__Task brief__
Rewrite every line of the material below as a JSON list of strings, one string per line, omitting blank lines. Leave the pictures out of your answer.

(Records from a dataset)
[start]

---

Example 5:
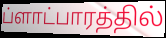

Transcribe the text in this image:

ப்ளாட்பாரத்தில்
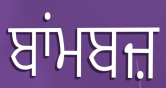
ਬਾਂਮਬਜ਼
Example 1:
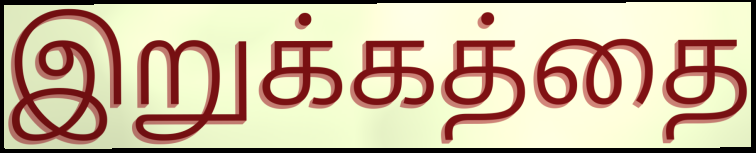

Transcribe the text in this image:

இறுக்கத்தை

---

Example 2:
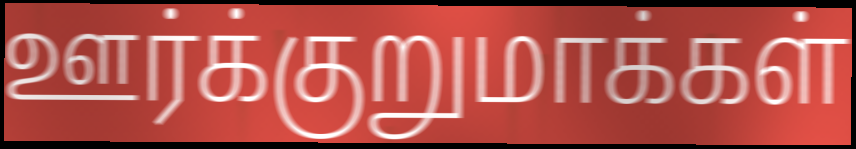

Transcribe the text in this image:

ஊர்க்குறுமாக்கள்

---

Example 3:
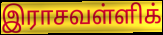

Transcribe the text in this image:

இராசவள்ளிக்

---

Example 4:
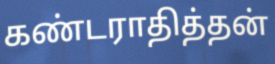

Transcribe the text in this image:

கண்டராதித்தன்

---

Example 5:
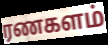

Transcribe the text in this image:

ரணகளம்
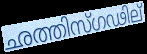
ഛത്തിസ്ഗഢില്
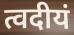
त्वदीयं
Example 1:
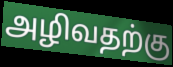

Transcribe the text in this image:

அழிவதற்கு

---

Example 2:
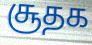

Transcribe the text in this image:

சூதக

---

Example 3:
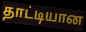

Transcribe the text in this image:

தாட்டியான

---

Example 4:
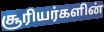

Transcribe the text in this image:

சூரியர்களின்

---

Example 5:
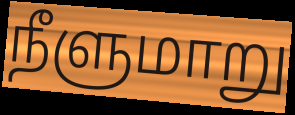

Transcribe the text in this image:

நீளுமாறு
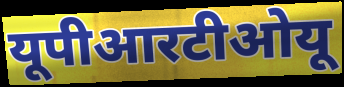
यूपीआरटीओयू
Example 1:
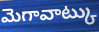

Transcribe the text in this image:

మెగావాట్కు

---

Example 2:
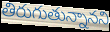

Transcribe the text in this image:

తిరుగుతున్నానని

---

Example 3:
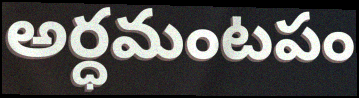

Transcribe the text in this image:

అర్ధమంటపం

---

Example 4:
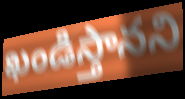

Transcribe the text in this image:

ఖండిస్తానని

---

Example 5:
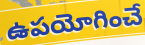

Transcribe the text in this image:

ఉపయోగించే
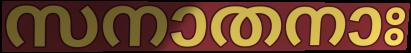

[end]

__Solution for this exercise__
[
  "---",
  "Example 5:",
  "Transcribe the text in this image:",
  "ப்ளாட்பாரத்தில்",
  "ਬਾਂਮਬਜ਼",
  "Example 1:",
  "Transcribe the text in this image:",
  "இறுக்கத்தை",
  "---",
  "Example 2:",
  "Transcribe the text in this image:",
  "ஊர்க்குறுமாக்கள்",
  "---",
  "Example 3:",
  "Transcribe the text in this image:",
  "இராசவள்ளிக்",
  "---",
  "Example 4:",
  "Transcribe the text in this image:",
  "கண்டராதித்தன்",
  "---",
  "Example 5:",
  "Transcribe the text in this image:",
  "ரணகளம்",
  "ഛത്തിസ്ഗഢില്",
  "त्वदीयं",
  "Example 1:",
  "Transcribe the text in this image:",
  "அழிவதற்கு",
  "---",
  "Example 2:",
  "Transcribe the text in this image:",
  "சூதக",
  "---",
  "Example 3:",
  "Transcribe the text in this image:",
  "தாட்டியான",
  "---",
  "Example 4:",
  "Transcribe the text in this image:",
  "சூரியர்களின்",
  "---",
  "Example 5:",
  "Transcribe the text in this image:",
  "நீளுமாறு",
  "यूपीआरटीओयू",
  "Example 1:",
  "Transcribe the text in this image:",
  "మెగావాట్కు",
  "---",
  "Example 2:",
  "Transcribe the text in this image:",
  "తిరుగుతున్నానని",
  "---",
  "Example 3:",
  "Transcribe the text in this image:",
  "అర్ధమంటపం",
  "---",
  "Example 4:",
  "Transcribe the text in this image:",
  "ఖండిస్తానని",
  "---",
  "Example 5:",
  "Transcribe the text in this image:",
  "ఉపయోగించే"
]